大人になれなかったのか、ならなかったのか
Netflix映画『ボクたちはみんな大人になれなかった』を観た。
主人公の佐藤は、偶然昔の恋人とFacebook上で再会する。そこから蘇る思い出たち。
役者さんのこと
昔から森山未來のことが好きだ。彼が出ているから、この映画を観ようと思ったくらいだ。原付と猫背がこんなに似合う人は他にいない。あの不思議な魅力は何なんだろう。
無精髭でも、どんなに汚い格好でもどんなにクズでも惹かれてしまう。今回は21歳から43歳までを演じ分けていて、驚愕。ちゃんと違う年齢に見えた。すごい。それ以上の感想が出てこない。

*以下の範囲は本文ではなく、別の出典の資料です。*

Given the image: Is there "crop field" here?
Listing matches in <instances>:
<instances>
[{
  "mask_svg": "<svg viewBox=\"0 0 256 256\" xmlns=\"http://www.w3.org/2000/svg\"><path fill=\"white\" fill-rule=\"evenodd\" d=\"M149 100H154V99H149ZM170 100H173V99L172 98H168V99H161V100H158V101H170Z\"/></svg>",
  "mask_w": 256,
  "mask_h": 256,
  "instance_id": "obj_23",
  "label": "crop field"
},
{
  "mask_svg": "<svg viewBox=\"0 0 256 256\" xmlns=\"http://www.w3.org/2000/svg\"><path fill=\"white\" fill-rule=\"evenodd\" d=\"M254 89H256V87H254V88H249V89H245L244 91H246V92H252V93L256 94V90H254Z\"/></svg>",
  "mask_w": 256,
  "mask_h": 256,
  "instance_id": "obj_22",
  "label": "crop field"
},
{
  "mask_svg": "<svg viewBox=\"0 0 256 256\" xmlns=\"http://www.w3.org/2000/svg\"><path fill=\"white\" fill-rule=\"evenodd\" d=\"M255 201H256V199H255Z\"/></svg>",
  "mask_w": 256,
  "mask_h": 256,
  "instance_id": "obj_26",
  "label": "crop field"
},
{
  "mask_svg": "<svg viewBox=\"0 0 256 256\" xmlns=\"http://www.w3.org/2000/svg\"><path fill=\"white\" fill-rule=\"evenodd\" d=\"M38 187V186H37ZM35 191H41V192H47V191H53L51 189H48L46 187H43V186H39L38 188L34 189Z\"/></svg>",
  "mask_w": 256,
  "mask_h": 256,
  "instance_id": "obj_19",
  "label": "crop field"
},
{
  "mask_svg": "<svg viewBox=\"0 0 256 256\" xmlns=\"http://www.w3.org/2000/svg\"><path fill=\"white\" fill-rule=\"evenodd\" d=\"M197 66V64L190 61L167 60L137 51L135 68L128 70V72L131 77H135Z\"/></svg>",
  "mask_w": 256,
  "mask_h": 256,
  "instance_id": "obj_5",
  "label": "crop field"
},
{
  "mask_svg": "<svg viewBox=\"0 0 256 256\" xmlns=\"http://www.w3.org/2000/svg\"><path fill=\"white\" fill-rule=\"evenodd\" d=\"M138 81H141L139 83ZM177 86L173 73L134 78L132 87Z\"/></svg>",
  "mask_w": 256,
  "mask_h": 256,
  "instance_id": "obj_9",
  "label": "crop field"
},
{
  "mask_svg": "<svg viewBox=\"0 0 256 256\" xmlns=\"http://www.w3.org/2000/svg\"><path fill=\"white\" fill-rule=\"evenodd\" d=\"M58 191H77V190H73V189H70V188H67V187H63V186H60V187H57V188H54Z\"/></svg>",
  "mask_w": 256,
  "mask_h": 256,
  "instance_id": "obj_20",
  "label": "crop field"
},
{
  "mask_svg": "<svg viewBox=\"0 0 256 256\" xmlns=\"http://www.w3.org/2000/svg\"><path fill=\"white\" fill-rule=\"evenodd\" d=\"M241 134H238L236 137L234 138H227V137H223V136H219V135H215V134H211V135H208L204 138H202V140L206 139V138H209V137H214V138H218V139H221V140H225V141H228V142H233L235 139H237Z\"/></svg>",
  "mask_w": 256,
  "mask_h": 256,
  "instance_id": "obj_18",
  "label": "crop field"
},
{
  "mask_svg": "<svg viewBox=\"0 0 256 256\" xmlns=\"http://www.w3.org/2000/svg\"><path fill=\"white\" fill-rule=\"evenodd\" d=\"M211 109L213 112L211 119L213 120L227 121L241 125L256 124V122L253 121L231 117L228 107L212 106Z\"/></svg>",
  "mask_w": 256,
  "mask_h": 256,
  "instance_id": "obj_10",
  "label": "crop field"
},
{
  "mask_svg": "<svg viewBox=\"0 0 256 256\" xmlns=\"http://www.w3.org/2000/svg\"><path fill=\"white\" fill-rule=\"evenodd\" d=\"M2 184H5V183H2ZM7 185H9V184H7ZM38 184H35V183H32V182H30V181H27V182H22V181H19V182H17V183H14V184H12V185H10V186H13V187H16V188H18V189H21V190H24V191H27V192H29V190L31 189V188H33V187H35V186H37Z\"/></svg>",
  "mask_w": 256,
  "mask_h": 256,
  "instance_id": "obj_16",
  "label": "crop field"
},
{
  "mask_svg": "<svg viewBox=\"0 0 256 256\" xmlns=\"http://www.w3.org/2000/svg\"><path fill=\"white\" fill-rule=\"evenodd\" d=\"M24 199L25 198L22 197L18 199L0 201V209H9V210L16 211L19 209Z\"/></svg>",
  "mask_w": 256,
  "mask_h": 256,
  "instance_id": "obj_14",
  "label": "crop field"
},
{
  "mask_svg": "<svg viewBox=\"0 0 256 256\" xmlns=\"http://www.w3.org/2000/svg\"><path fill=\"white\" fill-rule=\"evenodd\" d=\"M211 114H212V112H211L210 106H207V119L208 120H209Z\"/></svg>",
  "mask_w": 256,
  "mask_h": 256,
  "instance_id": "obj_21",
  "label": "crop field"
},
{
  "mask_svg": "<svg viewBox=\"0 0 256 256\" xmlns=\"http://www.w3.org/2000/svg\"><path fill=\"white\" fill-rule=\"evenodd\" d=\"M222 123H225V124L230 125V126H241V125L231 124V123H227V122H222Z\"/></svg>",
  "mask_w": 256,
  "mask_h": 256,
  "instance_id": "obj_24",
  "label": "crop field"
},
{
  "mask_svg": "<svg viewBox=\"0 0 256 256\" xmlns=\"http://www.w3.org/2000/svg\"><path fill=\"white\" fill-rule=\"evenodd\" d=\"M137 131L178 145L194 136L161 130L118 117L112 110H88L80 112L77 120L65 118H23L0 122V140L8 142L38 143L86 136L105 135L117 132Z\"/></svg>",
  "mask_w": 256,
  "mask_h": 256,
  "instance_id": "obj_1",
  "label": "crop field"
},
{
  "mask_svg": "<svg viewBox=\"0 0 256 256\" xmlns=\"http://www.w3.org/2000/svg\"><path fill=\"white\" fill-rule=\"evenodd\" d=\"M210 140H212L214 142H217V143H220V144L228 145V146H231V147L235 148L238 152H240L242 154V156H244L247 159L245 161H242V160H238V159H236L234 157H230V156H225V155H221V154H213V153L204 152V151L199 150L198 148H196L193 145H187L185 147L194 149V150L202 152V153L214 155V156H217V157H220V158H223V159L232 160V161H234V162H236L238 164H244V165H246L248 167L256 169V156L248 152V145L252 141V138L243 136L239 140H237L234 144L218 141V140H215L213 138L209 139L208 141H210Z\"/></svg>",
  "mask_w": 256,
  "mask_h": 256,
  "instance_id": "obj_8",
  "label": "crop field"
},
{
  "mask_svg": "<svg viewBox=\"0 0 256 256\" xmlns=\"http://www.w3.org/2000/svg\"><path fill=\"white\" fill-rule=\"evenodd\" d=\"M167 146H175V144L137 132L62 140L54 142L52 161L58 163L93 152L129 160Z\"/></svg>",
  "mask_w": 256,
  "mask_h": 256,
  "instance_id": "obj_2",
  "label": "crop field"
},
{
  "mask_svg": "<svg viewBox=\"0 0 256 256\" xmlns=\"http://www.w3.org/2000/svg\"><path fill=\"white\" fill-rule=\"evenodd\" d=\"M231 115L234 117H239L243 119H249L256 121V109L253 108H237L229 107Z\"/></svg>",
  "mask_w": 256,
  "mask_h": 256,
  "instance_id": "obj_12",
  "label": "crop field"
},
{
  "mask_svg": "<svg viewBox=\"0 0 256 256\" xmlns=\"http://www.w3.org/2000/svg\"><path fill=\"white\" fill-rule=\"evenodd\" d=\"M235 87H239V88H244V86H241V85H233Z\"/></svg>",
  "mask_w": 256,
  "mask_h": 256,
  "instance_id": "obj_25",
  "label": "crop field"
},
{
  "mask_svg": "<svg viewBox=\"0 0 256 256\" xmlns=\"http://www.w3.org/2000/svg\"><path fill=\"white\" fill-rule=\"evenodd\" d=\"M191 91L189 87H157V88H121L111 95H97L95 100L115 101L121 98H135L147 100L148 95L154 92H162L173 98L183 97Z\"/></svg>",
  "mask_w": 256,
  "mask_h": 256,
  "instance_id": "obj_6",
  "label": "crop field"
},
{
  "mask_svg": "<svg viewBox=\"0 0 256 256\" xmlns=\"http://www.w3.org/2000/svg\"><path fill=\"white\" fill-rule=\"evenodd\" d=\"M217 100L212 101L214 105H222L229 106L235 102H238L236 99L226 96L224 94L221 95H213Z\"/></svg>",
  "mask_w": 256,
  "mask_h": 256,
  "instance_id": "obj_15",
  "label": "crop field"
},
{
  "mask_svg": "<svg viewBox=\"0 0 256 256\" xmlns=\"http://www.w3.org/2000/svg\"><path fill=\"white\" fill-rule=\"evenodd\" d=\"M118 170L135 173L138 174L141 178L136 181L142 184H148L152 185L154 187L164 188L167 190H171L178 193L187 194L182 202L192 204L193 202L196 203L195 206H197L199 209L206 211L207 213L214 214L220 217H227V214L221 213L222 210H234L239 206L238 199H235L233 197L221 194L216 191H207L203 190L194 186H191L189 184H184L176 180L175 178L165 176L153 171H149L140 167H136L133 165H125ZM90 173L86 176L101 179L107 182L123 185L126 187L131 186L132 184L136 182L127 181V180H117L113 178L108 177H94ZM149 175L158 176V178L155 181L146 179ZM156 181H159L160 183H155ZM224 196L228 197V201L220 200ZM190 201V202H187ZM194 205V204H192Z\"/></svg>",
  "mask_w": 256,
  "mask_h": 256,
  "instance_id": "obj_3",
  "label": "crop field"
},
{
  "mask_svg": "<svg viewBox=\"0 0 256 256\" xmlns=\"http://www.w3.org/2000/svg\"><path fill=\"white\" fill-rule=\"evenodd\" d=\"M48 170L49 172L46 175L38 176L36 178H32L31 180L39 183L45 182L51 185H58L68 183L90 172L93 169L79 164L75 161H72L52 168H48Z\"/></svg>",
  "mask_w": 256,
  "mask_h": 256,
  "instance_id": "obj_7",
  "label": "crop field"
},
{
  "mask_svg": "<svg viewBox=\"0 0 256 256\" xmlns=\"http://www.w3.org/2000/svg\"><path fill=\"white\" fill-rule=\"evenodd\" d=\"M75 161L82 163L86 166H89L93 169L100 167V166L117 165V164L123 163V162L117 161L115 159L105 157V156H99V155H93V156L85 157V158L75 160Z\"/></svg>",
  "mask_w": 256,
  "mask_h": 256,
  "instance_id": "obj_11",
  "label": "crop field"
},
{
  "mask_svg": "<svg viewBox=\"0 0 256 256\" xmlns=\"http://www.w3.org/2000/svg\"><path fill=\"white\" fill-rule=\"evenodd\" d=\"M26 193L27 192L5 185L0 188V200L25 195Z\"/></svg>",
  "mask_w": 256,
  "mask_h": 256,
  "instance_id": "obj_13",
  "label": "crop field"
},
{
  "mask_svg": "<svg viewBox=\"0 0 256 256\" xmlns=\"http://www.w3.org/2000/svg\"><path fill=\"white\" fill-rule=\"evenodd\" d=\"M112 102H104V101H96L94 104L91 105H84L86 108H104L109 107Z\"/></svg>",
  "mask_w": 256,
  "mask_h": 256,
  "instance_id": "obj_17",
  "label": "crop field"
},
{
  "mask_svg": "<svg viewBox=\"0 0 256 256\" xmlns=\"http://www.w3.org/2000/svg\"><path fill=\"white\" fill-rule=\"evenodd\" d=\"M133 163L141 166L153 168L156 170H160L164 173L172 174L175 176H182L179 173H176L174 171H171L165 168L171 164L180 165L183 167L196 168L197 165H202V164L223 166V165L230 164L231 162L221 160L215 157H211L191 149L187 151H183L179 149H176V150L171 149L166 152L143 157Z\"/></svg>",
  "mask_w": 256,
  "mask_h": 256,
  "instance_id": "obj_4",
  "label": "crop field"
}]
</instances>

予告から、伊藤沙莉ちゃんがメインかなと予想していたけれど、他の登場人物たちも存在感があり、印象に残った。今回の映画がはじめましてだったSUMIREさんが本当に美しいし、キャラクター的にも好きだった。(あと梨泰院クラスリメイクするならスアをやってほしい)大島優子ちゃんも最初は誰かわからなかったくらいよかったな。
気になるキーワード
劇中、何度も登場するキーワードがあった。
・普通(そんなのつまんない、というネガティブな意味で)
・私には何にもない
普通って一体何なのだろう?大人になるって一体何なのだろう?何かを持ってる人なんてそんなにいるんだろうか?
佐藤はかつての恋人のFacebookを見る。結婚して子どもを生んで、幸せに暮らす姿。「普通」を一番嫌っていた彼女の今の姿を見て、「めちゃくちゃ普通じゃん」とつぶやく。
みんなどこかズレていて、普通でいることが一番難しい。でもみんな何もない。どちらにしろ、どうやって幸せになれるのか考えるほうがいいのではないだろうか。別に普通でも普通でなくてもいい。
誰にだって忘れられない思い出はある。思い出すことは悪いことではない。ただ、そのとき隣にいる人を大事にできないと幸せになれない。
今を映す
舞台は2020年。ニュースは連日感染者数を報道していて、街行く人はみんなマスクをしている。映画の世界では今が舞台になっていても、当然のごとくマスクはしていないから「これはフィクション」という感じが強くなる。
でもこの映画は違った。全員がマスクをしているなんて、そちらのほうが不自然なことのはずなのに、今はそちらを自然と感じる。
私たちは佐藤のように走り出したくなる思い出を抱えて、生きていく。